İstanbul Üniversitesi Hukuk Fakültesi Öğretim Üyesi Prof. Dr. Adem Sözüer, "
Olması gereken; çağrı kağıdı göndermek ve ifadeye çağırmak gelmezse zorla getirmek. Ama gece boyu bir anneyi gözaltına alıp iki koluna girip derdest etmektir kelepçe. Kaçıyor muydu. Silahlı mıydı. Direndi mi. Kelepçe yokmuş. Var! Hukuka, akla ve vicdanlara kelepçe vurulmuş" ifadelerini kullandı.
Ceza Hukuku uzmanı Prof. Dr. Adem Sözüer, gazeteci Sedef Kabaş'ın Cumhurbaşkanına hakaret suçlamasıyla gözaltına alınıp ardından tutuklanmasıyla ilgili kişisel sosyal medya hesabından değerlendirmelerde bulundu. Sözüer, paylaşımlarında şunları kaydetti:
"Sedef Kabaş akkında hakaret iddiasıyla açılan soruşturmada, göz altına alma, kelepçe takma, tutuklama kanuna aykırıdır. Soruşturma sürerken HSK başkanı Adalet Bakanının Kabaşı' suçlu olarak damgalayıcı beyanları soruşturmayı etkileyecek niteliktedir ve masumiyet karinesi ihlalidir.

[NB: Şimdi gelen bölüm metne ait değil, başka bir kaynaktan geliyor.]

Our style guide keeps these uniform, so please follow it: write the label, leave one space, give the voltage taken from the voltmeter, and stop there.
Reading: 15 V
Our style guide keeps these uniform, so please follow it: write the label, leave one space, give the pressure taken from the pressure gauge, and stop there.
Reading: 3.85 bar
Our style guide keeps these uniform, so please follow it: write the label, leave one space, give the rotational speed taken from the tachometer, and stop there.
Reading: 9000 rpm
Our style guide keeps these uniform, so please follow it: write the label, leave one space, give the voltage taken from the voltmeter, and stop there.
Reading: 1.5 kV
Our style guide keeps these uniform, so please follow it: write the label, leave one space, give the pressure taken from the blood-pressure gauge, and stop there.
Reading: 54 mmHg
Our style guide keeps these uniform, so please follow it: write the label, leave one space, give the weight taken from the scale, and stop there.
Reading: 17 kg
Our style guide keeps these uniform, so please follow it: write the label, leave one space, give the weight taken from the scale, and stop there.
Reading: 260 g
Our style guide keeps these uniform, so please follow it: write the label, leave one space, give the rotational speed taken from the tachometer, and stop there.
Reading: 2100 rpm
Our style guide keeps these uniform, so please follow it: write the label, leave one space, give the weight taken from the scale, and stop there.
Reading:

Olması gereken; çağrı kağıdı göndermek ve ifadeye çağırmak gelmezse zorla getirmek. Ama gece boyu bir anneyi gözaltına alıp iki koluna girip derdest etmektir kelepçe. Kaçıyor muydu. Silahlı mıydı. Direndi mi. Kelepçe yokmuş. Var! Hukuka, akla ve vicdanlara kelepçe vurulmuş.

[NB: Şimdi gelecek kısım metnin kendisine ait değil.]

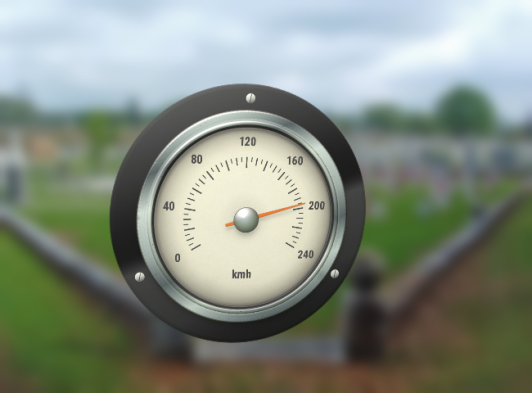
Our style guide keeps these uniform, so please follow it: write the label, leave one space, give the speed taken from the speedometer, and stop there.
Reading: 195 km/h
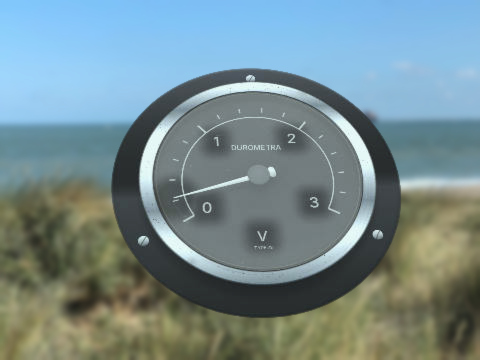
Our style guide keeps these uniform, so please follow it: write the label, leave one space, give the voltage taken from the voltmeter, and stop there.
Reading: 0.2 V
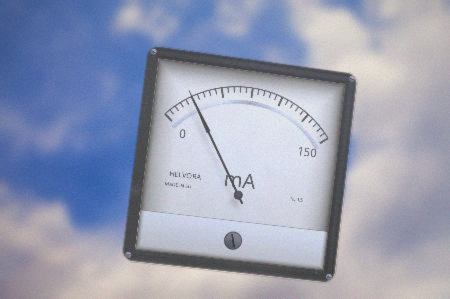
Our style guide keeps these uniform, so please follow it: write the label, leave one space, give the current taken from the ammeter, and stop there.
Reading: 25 mA
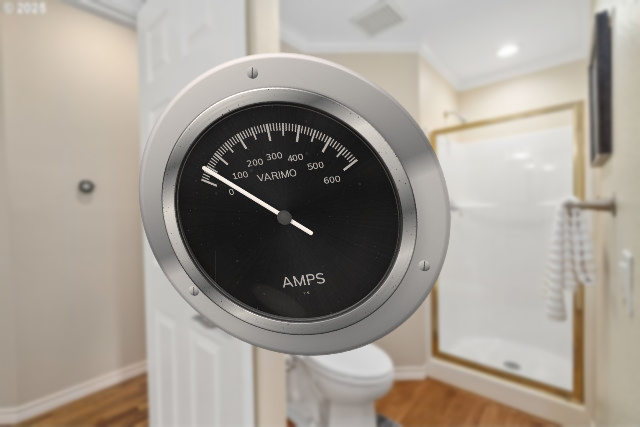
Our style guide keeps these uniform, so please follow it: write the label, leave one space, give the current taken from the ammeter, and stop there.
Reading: 50 A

'28 Şubat dönemi brifing yargısı'
Adalet Bakanının suçlaması sonrası,hakaret iddiasıyla soruşturulan Sedef Kabaş'ın tutuklanması, tüm yargının itibarını zedeler Yargıya emir gibi beyanlar 28 Şubat dönemi brifing yargısıdır. Tutuklamadaki bu gerekçe ise yargıda reform değil yıkımla karşı karşıya olduğumuzu gösterir."